──────── Alıntı ────────
Türkiye’de yaşamayı seçen gayrimüslim unsurlar gerektiğinde kimliklerini

saklayarak, kimliklerinin açık olduğu bölgelerde zaman zaman tacize uğrayarak yaşamlarını devam ettirmişlerdir. Gayrimüslim unsurlara uygulanan engellemeler, örneğin güvenlik teşkilatlarında ve üst düzey devlet kadrolarında görev alamama gibi, ya da eğitim sisteminde gayrimüslim unsurlara yönelik kin ve nefret söylemlerinin kullanılması gayrimüslimlerin kendilerini “öteki” hissetmelerine neden olmuştur. Ulus-devlete geçiş sürecinde oluşturulmak istenen “Türk kimliği” için tüm kimlikler aynı potada eritilmek istenmiş, ancak izlenen politikalar, uygulamalar ve kullanılan söylemler birleştirici değil ayrıştırıcı olmuş, yıkıcı olmaktan öteye geçememiştir.

Sonuç olarak da azınlıklara yönelik Türkiye’nin tavrı kültürel zenginliklerin yok edilmesi ve renklerin soldurulmasıyla sonuçlanmıştır. Bu noktada uygulanan

politikaların iki farklı yaklaşımla ele alındığını da belirtmek gerekmektedir. Birincisi,

teorikteki uygulamalardır ki bu durumda mevcut olan kanunların uygulanması

zorunluluğu vardır. Bir diğer yaklaşım, pratikte olan ve toplum tarafından uygulanandır. Bu yaklaşımda, sayıca az olana baskı yönteminin uygulandığı

gözlemlenmektedir. Bu durumun ana nedeni de Süryanilerin sayıca Güneydoğu

Anadolu’da yoğunluk göstermeleri ve bölgenin egemen güçleri tarafından baskı

altında tutulmalarıdır. Tarihsel süreçte Süryaniler, gerek ekonomik gerekse dinsel olarak bölgedeki etkin güçlerin baskısına maruz kalmışlardır. Ancak, Türkiye’nin

siyasi geçmişine bakıldığında özellikle terörle gelen sıkıntıların tüm toplumu

olumsuz olarak etkilediğine şüphe yoktur.

Türkiye’nin azınlık politikalarının dışında, Süryanileri günümüz için önemli kılan bir başka unsur, Süryanilerin “soykırım” gibi bir iddianın merkezine oturtulmuş olmalarıdır. Ermenilerin, “soykırım” iddialarını desteklemek adına bu politikaya

ortak etmek istedikleri Süryanilerin “Asurî” milliyetçiliği üzerinden bu çalışmalara

destek vermeye başlamaları, Ermeniler için sevindirici, Türkiye içinse sıkıntılı gelişmelere gebedir.
──────── Kayıtlı satırlar ────────
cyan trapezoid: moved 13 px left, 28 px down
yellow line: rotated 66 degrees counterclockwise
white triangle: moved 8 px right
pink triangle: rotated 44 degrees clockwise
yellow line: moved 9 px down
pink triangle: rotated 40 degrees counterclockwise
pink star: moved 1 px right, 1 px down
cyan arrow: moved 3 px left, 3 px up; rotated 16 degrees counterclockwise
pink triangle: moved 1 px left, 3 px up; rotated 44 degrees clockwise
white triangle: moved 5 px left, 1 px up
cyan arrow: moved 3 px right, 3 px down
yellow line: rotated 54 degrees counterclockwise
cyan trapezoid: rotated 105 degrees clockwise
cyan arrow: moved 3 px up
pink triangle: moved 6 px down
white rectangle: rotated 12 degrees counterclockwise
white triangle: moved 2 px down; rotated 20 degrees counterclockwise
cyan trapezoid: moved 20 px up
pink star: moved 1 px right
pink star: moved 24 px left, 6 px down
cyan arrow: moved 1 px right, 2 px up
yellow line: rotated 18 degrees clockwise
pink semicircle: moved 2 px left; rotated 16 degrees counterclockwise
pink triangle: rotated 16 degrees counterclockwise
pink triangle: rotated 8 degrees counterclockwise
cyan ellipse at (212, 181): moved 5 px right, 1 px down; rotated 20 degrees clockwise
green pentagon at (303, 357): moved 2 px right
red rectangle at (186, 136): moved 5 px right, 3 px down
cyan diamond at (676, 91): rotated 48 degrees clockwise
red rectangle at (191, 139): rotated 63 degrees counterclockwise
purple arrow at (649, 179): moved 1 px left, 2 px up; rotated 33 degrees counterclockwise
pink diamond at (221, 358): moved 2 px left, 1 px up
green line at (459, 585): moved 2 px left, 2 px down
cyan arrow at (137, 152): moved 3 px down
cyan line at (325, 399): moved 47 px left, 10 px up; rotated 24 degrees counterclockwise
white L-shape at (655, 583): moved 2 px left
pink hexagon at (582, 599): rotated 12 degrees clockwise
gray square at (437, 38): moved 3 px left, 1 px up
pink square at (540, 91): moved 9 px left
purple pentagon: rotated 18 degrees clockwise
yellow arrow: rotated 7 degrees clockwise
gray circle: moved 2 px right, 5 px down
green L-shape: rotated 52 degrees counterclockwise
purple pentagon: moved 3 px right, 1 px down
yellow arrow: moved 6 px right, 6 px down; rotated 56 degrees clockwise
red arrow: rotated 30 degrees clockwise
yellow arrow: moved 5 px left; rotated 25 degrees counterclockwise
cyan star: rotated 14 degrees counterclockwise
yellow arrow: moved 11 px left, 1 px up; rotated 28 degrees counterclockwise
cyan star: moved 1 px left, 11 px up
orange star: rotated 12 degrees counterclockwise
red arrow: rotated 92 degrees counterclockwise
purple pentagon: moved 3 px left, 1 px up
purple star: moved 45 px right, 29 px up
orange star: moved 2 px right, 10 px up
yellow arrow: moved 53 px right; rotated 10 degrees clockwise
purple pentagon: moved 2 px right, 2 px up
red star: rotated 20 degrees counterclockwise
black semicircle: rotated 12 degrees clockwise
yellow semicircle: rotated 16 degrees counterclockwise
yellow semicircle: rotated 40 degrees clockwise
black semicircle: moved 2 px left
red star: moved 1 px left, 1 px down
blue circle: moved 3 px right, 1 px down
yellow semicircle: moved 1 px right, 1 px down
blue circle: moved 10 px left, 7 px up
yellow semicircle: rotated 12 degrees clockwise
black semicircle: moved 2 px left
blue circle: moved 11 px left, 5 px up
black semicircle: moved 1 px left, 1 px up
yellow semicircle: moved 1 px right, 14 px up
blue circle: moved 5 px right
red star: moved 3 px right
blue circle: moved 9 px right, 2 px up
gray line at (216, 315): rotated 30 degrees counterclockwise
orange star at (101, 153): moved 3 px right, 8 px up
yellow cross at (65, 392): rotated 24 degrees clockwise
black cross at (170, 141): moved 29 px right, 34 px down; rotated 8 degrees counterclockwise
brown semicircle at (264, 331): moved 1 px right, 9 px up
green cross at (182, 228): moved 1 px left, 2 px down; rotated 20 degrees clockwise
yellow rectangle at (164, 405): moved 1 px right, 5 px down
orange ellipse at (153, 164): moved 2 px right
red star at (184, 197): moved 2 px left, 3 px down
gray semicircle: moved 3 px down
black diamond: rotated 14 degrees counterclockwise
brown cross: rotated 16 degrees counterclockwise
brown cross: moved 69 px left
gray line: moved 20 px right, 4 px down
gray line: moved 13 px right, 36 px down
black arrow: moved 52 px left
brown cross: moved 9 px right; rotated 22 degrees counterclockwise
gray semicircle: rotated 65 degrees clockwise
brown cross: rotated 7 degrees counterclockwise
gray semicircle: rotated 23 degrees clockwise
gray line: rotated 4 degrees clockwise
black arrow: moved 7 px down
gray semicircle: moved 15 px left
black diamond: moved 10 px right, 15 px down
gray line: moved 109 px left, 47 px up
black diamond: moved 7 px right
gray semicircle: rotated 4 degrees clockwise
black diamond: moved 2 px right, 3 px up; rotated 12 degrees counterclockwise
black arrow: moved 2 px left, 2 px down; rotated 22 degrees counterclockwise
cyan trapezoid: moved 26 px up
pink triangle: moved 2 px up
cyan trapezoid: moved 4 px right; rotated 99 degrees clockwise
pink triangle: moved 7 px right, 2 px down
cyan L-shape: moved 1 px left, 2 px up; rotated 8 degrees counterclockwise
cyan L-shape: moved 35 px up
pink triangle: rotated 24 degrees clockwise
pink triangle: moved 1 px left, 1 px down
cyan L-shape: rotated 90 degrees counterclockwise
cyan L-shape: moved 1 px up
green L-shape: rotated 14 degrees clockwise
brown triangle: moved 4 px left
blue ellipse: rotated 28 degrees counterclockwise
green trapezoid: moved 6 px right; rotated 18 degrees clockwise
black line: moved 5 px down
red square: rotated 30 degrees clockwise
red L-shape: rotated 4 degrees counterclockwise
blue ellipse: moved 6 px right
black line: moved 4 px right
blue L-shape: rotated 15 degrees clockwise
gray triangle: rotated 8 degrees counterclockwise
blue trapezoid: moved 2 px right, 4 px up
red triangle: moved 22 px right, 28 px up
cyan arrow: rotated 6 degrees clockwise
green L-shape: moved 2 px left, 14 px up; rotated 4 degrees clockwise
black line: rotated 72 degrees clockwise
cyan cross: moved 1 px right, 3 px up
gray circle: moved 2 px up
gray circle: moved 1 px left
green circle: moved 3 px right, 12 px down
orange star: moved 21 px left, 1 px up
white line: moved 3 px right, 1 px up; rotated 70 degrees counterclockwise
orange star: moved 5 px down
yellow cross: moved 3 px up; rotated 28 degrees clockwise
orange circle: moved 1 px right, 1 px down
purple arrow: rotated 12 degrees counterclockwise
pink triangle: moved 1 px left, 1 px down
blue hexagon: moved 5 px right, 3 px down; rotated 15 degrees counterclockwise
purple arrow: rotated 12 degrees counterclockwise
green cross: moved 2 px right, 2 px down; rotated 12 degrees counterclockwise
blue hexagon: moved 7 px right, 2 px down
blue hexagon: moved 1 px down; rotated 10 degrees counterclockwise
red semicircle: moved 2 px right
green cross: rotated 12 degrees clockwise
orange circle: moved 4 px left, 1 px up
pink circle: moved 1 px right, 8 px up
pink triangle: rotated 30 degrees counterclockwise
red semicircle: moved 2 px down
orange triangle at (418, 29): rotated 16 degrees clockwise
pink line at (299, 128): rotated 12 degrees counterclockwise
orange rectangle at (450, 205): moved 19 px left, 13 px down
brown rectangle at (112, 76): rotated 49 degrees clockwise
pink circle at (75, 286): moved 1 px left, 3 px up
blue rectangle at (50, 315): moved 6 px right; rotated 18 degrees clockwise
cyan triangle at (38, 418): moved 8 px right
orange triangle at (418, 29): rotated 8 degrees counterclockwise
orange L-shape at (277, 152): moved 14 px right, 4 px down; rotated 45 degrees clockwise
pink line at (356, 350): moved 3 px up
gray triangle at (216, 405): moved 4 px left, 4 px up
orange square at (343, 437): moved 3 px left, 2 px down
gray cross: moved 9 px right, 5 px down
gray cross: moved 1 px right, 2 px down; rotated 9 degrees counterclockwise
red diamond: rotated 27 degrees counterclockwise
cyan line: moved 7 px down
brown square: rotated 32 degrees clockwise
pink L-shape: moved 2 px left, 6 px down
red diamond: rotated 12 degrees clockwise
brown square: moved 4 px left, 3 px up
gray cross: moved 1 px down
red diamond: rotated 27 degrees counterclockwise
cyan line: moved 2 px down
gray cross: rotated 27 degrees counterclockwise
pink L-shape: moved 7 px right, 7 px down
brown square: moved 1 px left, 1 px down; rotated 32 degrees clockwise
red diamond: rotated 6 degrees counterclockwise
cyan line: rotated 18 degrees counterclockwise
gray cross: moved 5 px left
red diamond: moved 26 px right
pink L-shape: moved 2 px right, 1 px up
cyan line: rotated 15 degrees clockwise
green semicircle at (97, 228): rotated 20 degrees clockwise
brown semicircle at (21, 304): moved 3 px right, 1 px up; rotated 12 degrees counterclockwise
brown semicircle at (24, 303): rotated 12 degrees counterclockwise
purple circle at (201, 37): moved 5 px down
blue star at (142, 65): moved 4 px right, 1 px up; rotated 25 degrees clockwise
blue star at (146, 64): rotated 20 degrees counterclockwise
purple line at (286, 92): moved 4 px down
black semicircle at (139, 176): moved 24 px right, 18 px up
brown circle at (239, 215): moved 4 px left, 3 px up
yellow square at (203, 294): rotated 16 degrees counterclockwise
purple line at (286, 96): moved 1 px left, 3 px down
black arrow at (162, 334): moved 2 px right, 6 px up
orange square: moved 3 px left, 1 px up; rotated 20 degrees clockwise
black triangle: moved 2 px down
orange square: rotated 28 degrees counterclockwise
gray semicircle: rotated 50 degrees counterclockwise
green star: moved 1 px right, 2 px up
────────
**Alıştırma koşulları**.
1. Süryaniler hakkındaki alıntıya göre Süryaniler sayıca en çok hangi bölgede yoğunlaşıyor?
2. Süryaniler hakkındaki alıntıda "gözlemlenmektedir. Bu durumun" ifadesinden "etkilediğine şüphe yoktur." ifadesine kadar olan kısmı hiç değiştirmeden geri ver.
3. Süryaniler hakkındaki alıntıyı son cümlesinden sonra kaldığı yerden ileri götür.

**Sonuçlar**.
1. Güneydoğu Anadolu'da.

2.
gözlemlenmektedir. Bu durumun ana nedeni de Süryanilerin sayıca Güneydoğu

Anadolu’da yoğunluk göstermeleri ve bölgenin egemen güçleri tarafından baskı

altında tutulmalarıdır. Tarihsel süreçte Süryaniler, gerek ekonomik gerekse dinsel olarak bölgedeki etkin güçlerin baskısına maruz kalmışlardır. Ancak, Türkiye’nin

siyasi geçmişine bakıldığında özellikle terörle gelen sıkıntıların tüm toplumu

olumsuz olarak etkilediğine şüphe yoktur.

3.
Yıllarca hâkimiyeti altına girdikleri devletlere itaat eden ve toplumla bütünleşik yaşayan Süryanilerin, günümüzde bir siyaset malzemesi olarak kullanılması hiç şüphesiz Türkiye Cumhuriyeti Devleti için ciddi bir iştir. Ermeni sorununun hassas bir konu olarak Türkiye’nin önünde yıllardır durması bu önemi

daha da arttırmaktadır. Günümüzde Süryani diasporasının, “soykırım” söylemleri

Ermenilerle paralel yürümektedir ve bu konuda önemli çalışmalar yapılmaktadır. İdeolojilerine tarihi bir arka plan hazırlamak isteyenler de bu sürece Süryanileri alet etmektedirler. Günümüzde Türkiye’nin dış politikasında Ermeni sorununun geldiği noktadan hareketle Süryaniler için de benzer bir tablo oluşturulmak istenmektedir ve yapılan çalışmalar hem Ermeniler hem de Süryaniler için olumlu sonuçlar vermektedir.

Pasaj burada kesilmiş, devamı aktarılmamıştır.